睡眠中の人間は、タバコ臭にどう反応する? 「ニオイ気にしない」喫煙者で実験してみたら...
彼は目覚めるのか
このアイデアをS編集長に提案したところ呆れられたのは言うまでもないが、その後の流れは早かった。喫煙者で若手社員のIに、
「睡眠に関する調査をしたいんだ。ホテルのベッドで寝てくれないか」
とお願いした。オフィスに仮眠室はおろか室内で喫煙可能な場所がないため、実行するのであればホテルしかなかった。
何も知らない彼は2つ返事で了承した。騙されるとも知らずに。
ドッキリを行うのは人生で初めてだ。学生時代にサプライズで誕生日プレゼントを用意する相手もいない寂しい人間だったツケがここで回ってきた。
呆れていたS編集長も困っている筆者に手を差し伸べてくれた。
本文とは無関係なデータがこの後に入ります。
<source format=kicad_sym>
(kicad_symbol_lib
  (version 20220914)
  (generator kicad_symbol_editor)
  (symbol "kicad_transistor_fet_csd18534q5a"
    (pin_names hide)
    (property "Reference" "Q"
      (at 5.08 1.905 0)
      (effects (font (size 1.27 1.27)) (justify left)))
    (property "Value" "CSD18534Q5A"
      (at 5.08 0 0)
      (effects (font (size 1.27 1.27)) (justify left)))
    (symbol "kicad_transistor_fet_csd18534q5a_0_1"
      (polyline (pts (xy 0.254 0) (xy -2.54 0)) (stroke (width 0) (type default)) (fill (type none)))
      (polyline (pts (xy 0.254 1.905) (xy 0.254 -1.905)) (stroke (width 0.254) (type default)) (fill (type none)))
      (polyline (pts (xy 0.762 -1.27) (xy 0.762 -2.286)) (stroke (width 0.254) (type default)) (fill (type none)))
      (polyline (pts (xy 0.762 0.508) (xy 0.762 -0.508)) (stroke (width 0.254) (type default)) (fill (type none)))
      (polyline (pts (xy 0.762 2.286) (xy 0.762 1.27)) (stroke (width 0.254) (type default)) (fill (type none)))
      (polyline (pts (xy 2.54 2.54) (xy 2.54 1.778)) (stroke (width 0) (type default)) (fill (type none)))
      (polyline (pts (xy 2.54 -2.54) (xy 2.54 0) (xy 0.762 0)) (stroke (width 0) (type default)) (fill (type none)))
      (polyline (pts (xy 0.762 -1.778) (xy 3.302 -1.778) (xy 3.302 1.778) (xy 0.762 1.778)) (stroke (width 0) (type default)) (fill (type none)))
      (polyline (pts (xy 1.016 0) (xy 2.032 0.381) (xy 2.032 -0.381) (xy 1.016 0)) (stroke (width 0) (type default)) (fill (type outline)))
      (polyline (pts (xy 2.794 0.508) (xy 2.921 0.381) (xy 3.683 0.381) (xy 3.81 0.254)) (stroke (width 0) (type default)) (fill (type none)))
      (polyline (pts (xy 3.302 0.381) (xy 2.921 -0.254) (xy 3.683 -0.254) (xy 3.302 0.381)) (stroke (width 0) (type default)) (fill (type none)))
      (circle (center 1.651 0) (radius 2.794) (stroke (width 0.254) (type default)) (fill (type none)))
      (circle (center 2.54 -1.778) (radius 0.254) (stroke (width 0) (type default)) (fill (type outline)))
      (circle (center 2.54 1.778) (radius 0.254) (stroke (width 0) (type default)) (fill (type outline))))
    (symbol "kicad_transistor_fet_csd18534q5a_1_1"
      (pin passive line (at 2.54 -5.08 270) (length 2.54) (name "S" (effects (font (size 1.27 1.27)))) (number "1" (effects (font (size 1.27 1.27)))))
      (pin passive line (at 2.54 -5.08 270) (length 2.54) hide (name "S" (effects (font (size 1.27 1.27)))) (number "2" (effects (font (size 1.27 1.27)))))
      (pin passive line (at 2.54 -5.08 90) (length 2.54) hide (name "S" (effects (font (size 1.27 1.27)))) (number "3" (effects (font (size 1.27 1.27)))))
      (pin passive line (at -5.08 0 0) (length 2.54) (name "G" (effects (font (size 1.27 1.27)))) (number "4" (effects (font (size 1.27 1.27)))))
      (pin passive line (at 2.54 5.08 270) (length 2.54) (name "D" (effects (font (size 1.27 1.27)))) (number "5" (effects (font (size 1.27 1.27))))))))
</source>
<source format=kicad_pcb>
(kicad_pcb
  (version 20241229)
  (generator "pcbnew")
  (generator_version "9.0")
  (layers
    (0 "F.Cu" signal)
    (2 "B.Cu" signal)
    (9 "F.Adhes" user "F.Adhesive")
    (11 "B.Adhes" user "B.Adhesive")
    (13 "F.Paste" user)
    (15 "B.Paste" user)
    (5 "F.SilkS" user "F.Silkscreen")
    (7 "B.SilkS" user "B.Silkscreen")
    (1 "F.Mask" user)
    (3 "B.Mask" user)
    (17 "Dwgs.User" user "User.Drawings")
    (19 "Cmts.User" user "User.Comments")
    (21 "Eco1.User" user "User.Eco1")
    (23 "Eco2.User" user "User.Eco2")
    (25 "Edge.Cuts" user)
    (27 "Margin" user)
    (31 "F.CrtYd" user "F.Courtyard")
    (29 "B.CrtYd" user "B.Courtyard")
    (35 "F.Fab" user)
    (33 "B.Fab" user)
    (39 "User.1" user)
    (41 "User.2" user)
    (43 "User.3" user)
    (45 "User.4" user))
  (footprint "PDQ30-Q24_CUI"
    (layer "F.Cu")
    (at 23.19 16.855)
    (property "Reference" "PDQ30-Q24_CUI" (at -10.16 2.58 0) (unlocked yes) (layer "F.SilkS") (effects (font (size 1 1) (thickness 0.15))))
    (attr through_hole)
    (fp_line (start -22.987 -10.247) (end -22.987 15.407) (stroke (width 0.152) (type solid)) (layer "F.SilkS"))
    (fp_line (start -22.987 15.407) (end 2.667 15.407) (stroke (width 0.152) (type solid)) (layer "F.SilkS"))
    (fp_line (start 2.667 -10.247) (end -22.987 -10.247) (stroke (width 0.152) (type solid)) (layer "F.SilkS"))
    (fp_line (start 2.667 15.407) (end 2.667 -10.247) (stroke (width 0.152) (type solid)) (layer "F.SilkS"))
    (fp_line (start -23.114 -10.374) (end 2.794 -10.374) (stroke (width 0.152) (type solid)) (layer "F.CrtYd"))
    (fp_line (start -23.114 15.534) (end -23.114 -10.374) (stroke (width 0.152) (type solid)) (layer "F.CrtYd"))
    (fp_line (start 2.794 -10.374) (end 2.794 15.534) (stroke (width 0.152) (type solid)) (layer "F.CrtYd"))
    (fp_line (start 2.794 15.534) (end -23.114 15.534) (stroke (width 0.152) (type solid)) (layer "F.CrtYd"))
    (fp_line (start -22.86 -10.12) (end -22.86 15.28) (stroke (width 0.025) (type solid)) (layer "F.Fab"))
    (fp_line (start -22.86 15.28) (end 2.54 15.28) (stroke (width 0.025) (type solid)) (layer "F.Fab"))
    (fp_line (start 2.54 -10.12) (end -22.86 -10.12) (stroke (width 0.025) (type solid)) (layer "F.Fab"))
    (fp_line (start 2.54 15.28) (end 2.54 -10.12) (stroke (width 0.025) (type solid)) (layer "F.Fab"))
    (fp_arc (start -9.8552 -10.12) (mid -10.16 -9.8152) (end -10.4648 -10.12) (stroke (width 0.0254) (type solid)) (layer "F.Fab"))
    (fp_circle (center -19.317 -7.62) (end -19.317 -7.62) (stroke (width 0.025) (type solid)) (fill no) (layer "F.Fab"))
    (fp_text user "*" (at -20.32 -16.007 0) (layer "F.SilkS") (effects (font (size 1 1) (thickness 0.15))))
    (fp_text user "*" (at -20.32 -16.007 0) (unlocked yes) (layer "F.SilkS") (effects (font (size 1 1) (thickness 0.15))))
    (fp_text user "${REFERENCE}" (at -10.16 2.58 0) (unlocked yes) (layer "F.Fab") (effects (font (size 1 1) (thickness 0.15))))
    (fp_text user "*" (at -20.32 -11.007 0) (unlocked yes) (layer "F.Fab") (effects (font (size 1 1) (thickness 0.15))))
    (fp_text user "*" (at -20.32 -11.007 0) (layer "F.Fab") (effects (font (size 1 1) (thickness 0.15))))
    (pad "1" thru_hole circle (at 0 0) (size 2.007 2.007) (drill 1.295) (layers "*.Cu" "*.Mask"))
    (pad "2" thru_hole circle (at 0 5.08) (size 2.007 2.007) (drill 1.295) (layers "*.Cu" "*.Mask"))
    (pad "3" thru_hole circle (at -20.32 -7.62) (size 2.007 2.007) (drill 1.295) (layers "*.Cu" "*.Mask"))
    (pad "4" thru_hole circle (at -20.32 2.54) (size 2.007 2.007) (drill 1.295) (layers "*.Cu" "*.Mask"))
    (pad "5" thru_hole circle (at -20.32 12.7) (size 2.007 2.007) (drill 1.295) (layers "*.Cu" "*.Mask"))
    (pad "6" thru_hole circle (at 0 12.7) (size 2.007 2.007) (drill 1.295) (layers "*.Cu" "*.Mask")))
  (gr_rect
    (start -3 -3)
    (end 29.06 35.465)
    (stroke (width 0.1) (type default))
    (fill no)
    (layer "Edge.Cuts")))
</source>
都内の某ホテルを予約してくれたS編集長は、
「せっかくだから紙巻タバコだけじゃなくて、加熱式でも試してみないか」
と勧めてきた。
S編集長が手渡してきたのは、最近入手したというプルーム・テックの新商品。数ある加熱式タバコの中でも、とくにニオイが少ないとされている。これを使って、紙巻きとの反応の差も試してみようという趣向らしい。
そして迎えた決行当日。静かな一室に足を踏み入れた。Iには2時間前に部屋に入ってもらい、寝るように指示してある。
編集長自らがカメラを持ち、煙を吹きかける役を筆者が担った。物音を立てないように準備を進める。実験とだけ事前に告げているため、部屋は明るい状態を保ってもらった。
まさに手に汗握る状況だが、計画通りセッティングが完了。紙巻きより臭いが少なく、煙の代わりに蒸気が出るプルーム・テック・プラスを先に試した。ニオイの少なさがウリの加熱式タバコだ。
初めてのドッキリに悪い笑みが隠し切れない。しかし、タバコを吸いこんで吐いてみるとおかしなことが起きた。吸っていて味も感じているのに、煙がほとんど見えないのだ。
あまりに目覚めそうもないので躍起になって矢継ぎ早に吸っても効果なし。Iは微動だにしておらず、ここまで何もないと試す意味があったのかも疑わしい。正直、ドッキリ的には期待外れだ。